[PASSAGE PROVIDED]

Chicken or turkey tetrazzini is usually a pretty involved dish with many ingredients if you follow the conventional recipes. However, there is a short cut version they make in Virginia that comes so close in flavor and texture that it's difficult for the average person to tell the difference. This recipe is sometimes called Turkette.

SHORTCUT CHICKEN OR TURKEY TETRAZZINI

1½ cups two inch spaghetti (uncooked)
1½ to 2 cups cooked turkey or chicken
¼ cup minced pimento
¼ cup minced green pepper
2 cups undiluted mushroom soup
½ cup turkey broth (or ½ cup chicken broth made with 1 cube bouillon and ½
cup boiling water)
1/8 teaspoon celery salt
1/8 teaspoon pepper
½ small onion, grated
1 ½ cups grated cheese

Cook spaghetti in salted water till tender. Regular spaghetti may be used, just broken in two inch pieces. Drain. Mix all ingredients except spaghetti and ½ cup of the cheese. Lightly grease a 2½ or 3 quart casserole. Place spaghetti on the bottom of the casserole and add the mixed ingredients. Lightly toss with a fork. Top with reserved cheese. Bake uncovered in a 350° oven for 45 minutes or until cheese is melted and browned.

[/PASSAGE PROVIDED]
[DATASET CONTENT]

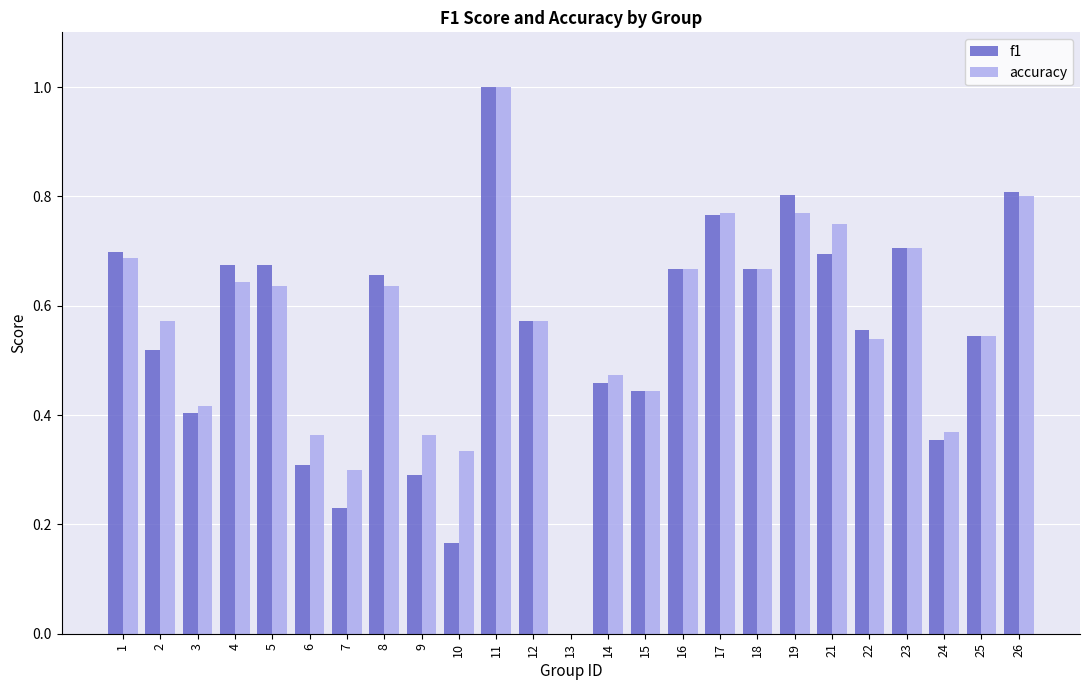

Which category has the highest value in the accuracy series?

11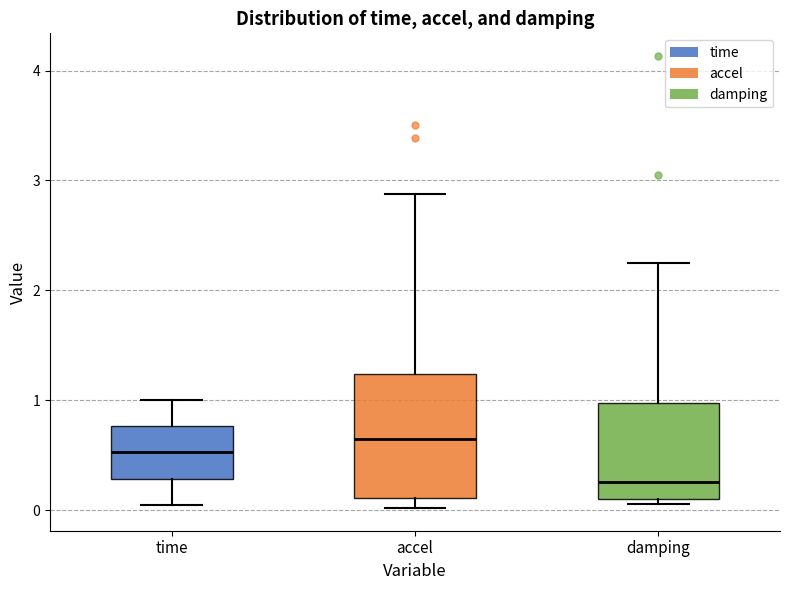

Where is the upper edge of the box for time on the y-axis? The values are not printed on the chart, so give them approximately, as read against the axis.

0.8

[/DATASET CONTENT]

WORK REQUEST 1 » In the tetrazzini recipe, what other name is the dish sometimes called?
WORK REQUEST 2 » Copy the tetrazzini recipe word for word from "Cook spaghetti in" to "melted and browned.".
WORK REQUEST 3 » Write what comes next in the tetrazzini recipe, picking up after its last sentence.
The lines have nothing to do with the tetrazzini recipe.

ANSWER 1 » Turkette.

ANSWER 2 »
Cook spaghetti in salted water till tender. Regular spaghetti may be used, just broken in two inch pieces. Drain. Mix all ingredients except spaghetti and ½ cup of the cheese. Lightly grease a 2½ or 3 quart casserole. Place spaghetti on the bottom of the casserole and add the mixed ingredients. Lightly toss with a fork. Top with reserved cheese. Bake uncovered in a 350° oven for 45 minutes or until cheese is melted and browned.

ANSWER 3 »
Here's another main dish recipe that received enough requests to make it a must for one of our bulletins. This is the month!

SPAM CASSEROLE

1 small onion, minced
2 cups cooked rice
3 egg yolks, well beaten
1 teaspoon minced green pepper
1 cup mushroom soup
¼ cup milk
2 tablespoons butter
1 can spam, ground
3 egg whites
crushed corn flakes

Brown onion in butter. Mix in rice. Mix meat, egg yolks, soup mixed with the milk, and peppers. Stir together with browned onions. Fold in beaten egg whites. Make into patties and dip in crushed corn flakes. Bake 30 minutes at 350°.

SHORTCUT BANANA CAKE

To one box of white or yellow cake mix, add 1/8 teaspoon soda, ¾ cup water, 1 cup mashed bananas, eggs as directed for cake mix, and 1/3 cup finely chopped nuts. Add nuts last. Soda should be dissolved in water before adding. Bake as directed on back of cake mix box and frost with your favorite frosting or topping.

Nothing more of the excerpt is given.